Henrietta Catherine Angus was born on 12 March 1908 in Hastings, the eldest of seven children of William McKenzie Angus and Ethel Violet Crabtree. In 1921, her family moved to Palmerston North and she attended Palmerston North Girls' High School (1922–26). In 1927 she began studying at the Canterbury College School of Art. She never completed her diploma in fine arts but continued to study until 1933, including classes at the Elam School of Fine Arts in Auckland. During her studies she was introduced to renaissance and medieval art and received traditional training in life drawing, still life and landscape painting.
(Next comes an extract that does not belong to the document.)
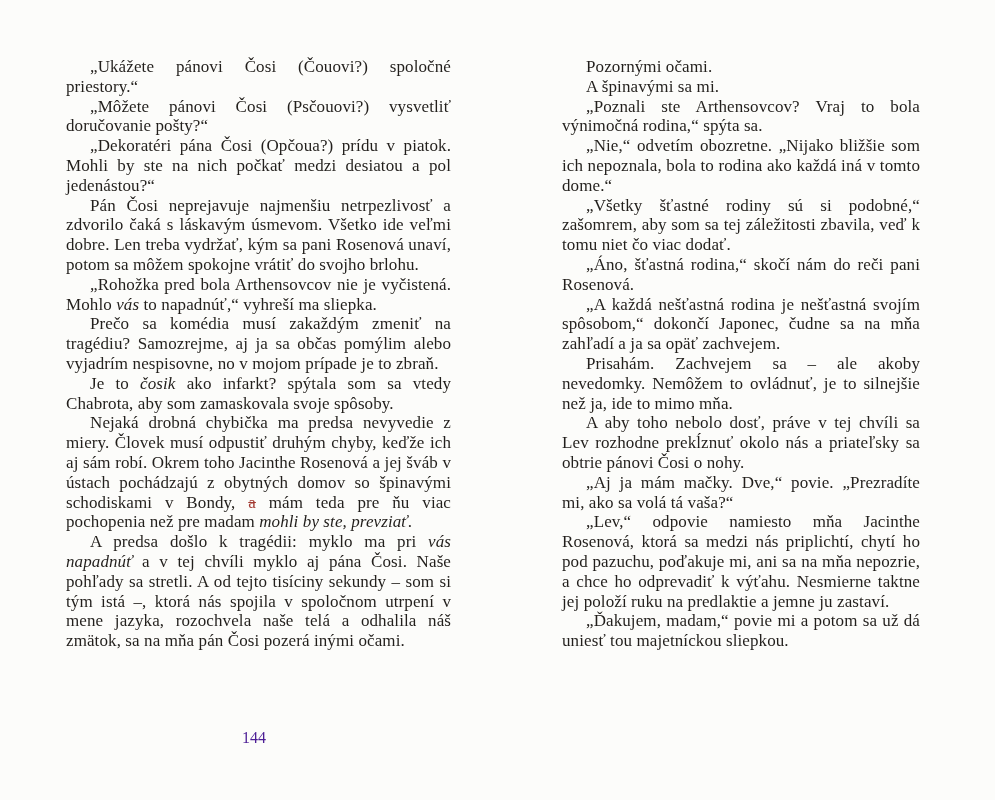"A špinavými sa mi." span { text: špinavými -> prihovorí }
She married Alfred Cook, another artist, on 13 June 1930, but in 1934 they separated due to incompatibility, and divorced in 1939. Angus signed many of her paintings as Rita Cook between 1930 and 1946, but after she discovered in 1941 that Alfred Cook had remarried she changed her surname by deed poll to McKenzie, her paternal grandmother's name. As a result, some of her paintings are also signed R. Mackenzie or R. McKenzie, but the majority are signed Rita Angus.
After a short period teaching art in Napier, Angus lived mostly in Christchurch during the 1930s and 1940s. In the late 1940s she suffered from mental illness and entered Sunnyside Mental Hospital in 1949. In 1950 she moved to Waikanae to convalesce, and then settled in Wellington in 1955.